Keep every word of the listing and reproduce it exactly, but set aside any image found there.
........
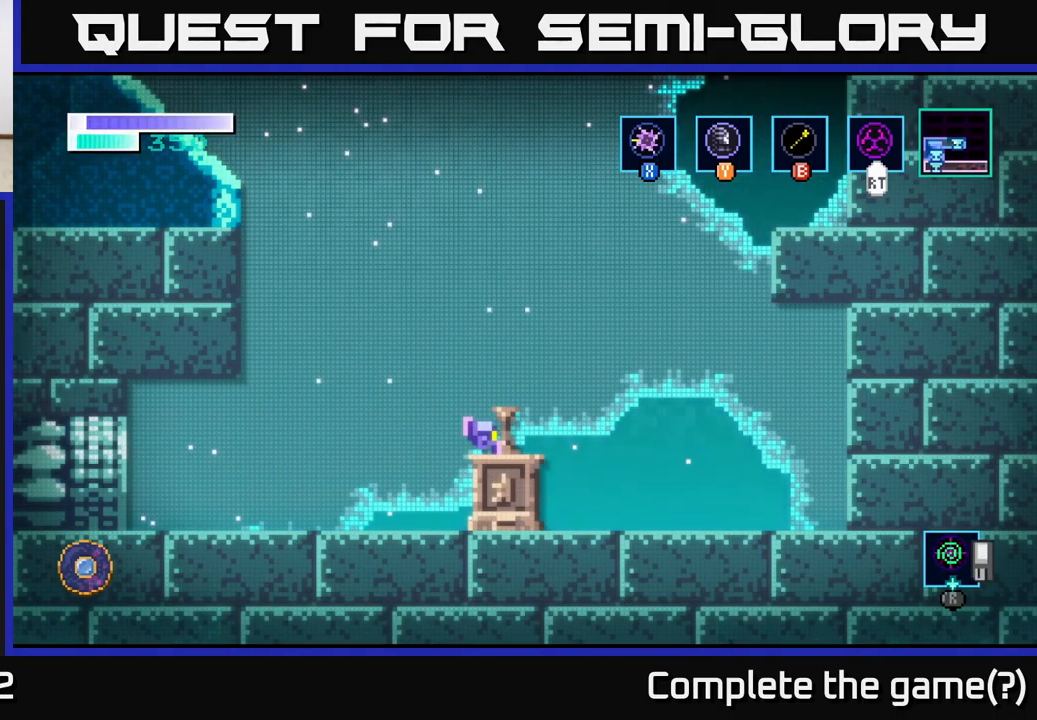
{"buttons": [], "left_stick": "center", "right_stick": "center", "events": []}
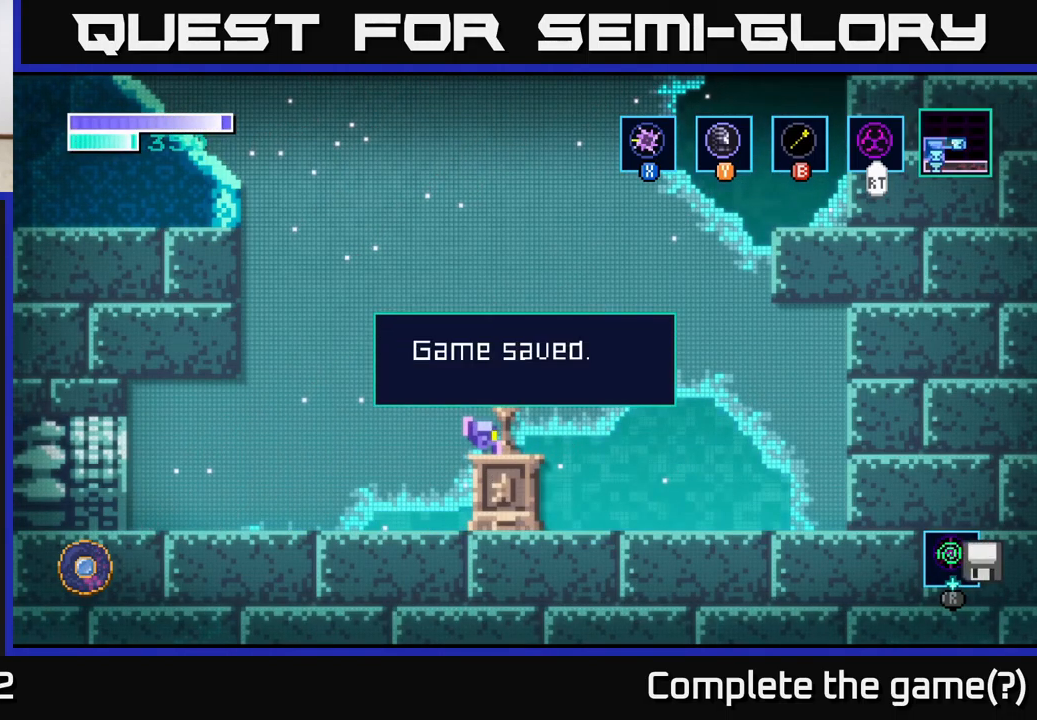
{"buttons": [], "left_stick": "center", "right_stick": "center", "events": [[133, "A", "down"], [316, "A", "up"]]}
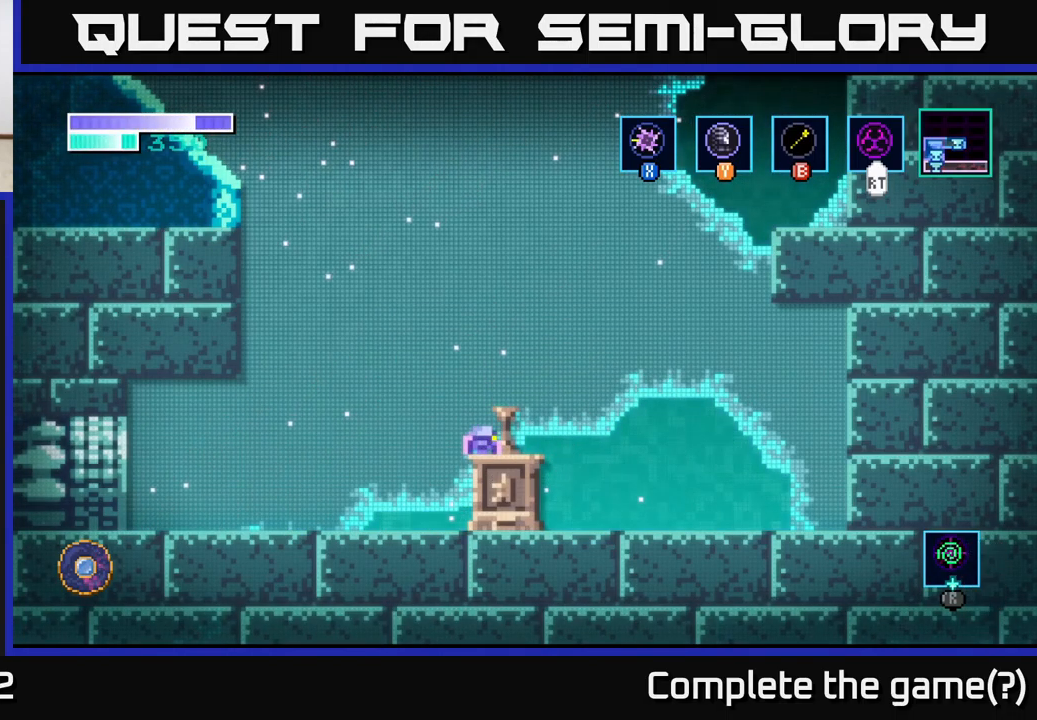
{"buttons": [], "left_stick": "right", "right_stick": "center", "events": [[166, "A", "down"], [350, "A", "up"], [383, "left_stick", "right"]]}
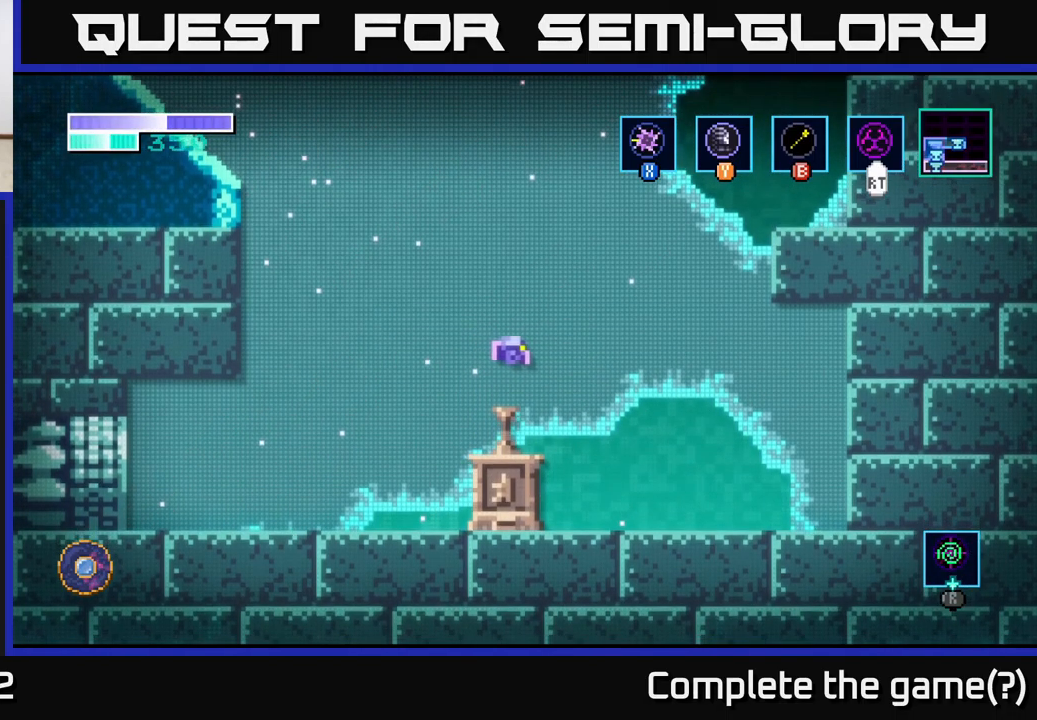
{"buttons": ["A"], "left_stick": "center", "right_stick": "center", "events": [[16, "left_stick", "center"], [483, "A", "down"]]}
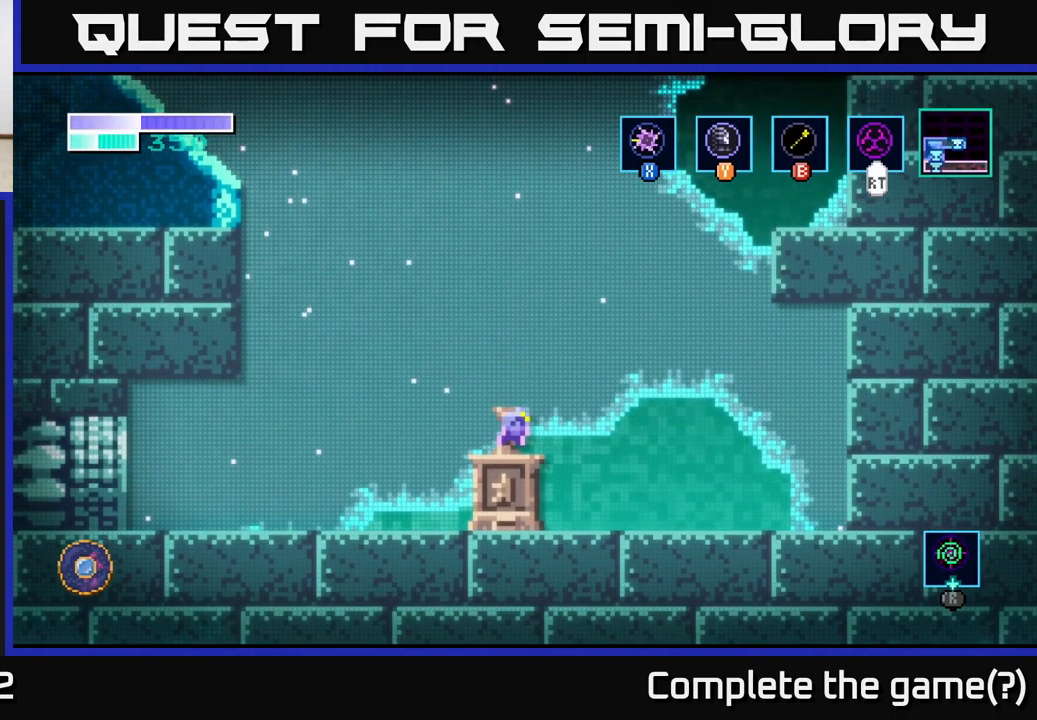
{"buttons": ["A"], "left_stick": "right", "right_stick": "center", "events": [[133, "left_stick", "right"], [400, "A", "up"], [450, "A", "down"]]}
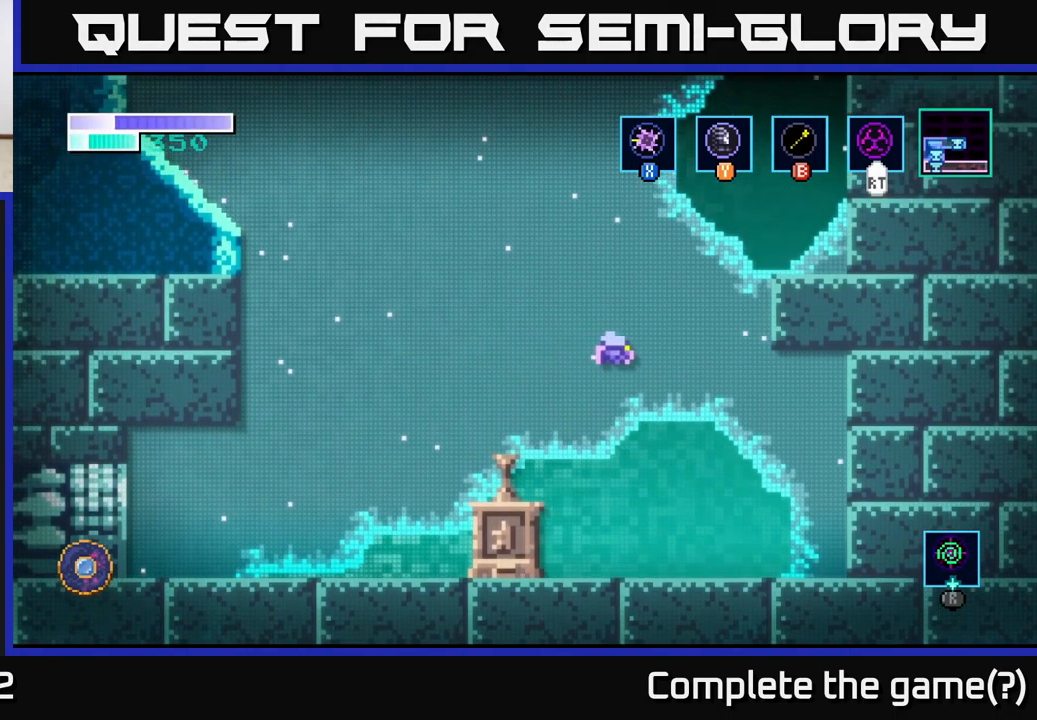
{"buttons": [], "left_stick": "up-right", "right_stick": "center", "events": [[183, "A", "up"], [183, "B", "down"], [200, "left_stick", "up-right"], [283, "B", "up"]]}
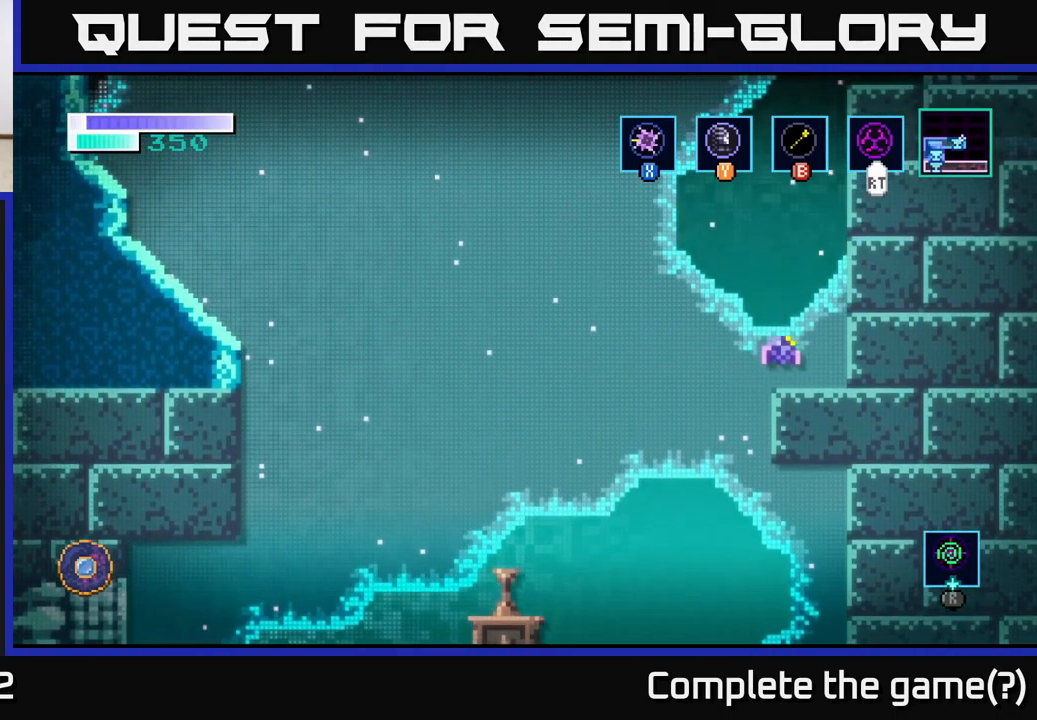
{"buttons": [], "left_stick": "center", "right_stick": "center", "events": [[183, "left_stick", "center"]]}
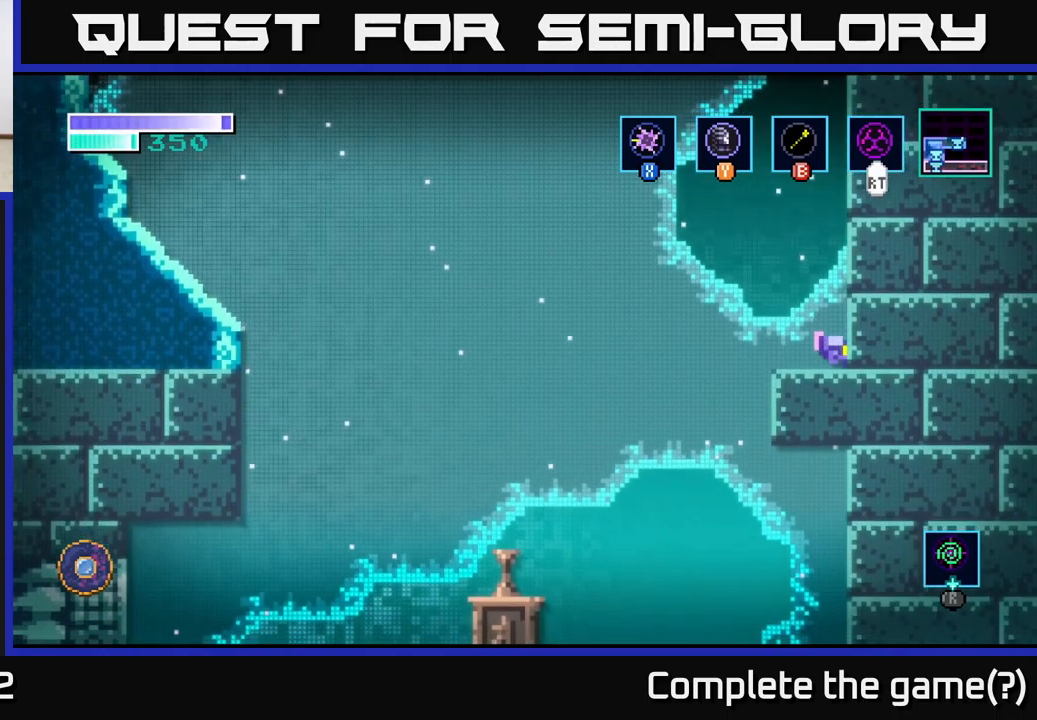
{"buttons": ["A"], "left_stick": "right", "right_stick": "center", "events": [[33, "left_stick", "left"], [83, "A", "down"], [400, "A", "up"], [433, "left_stick", "center"], [450, "A", "down"], [483, "left_stick", "right"]]}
........
Answer section.
{"buttons": [], "left_stick": "center", "right_stick": "center", "events": []}
{"buttons": [], "left_stick": "center", "right_stick": "center", "events": [[133, "A", "down"], [316, "A", "up"]]}
{"buttons": [], "left_stick": "right", "right_stick": "center", "events": [[166, "A", "down"], [350, "A", "up"], [383, "left_stick", "right"]]}
{"buttons": ["A"], "left_stick": "center", "right_stick": "center", "events": [[16, "left_stick", "center"], [483, "A", "down"]]}
{"buttons": ["A"], "left_stick": "right", "right_stick": "center", "events": [[133, "left_stick", "right"], [400, "A", "up"], [450, "A", "down"]]}
{"buttons": [], "left_stick": "up-right", "right_stick": "center", "events": [[183, "A", "up"], [183, "B", "down"], [200, "left_stick", "up-right"], [283, "B", "up"]]}
{"buttons": [], "left_stick": "center", "right_stick": "center", "events": [[183, "left_stick", "center"]]}
{"buttons": ["A"], "left_stick": "right", "right_stick": "center", "events": [[33, "left_stick", "left"], [83, "A", "down"], [400, "A", "up"], [433, "left_stick", "center"], [450, "A", "down"], [483, "left_stick", "right"]]}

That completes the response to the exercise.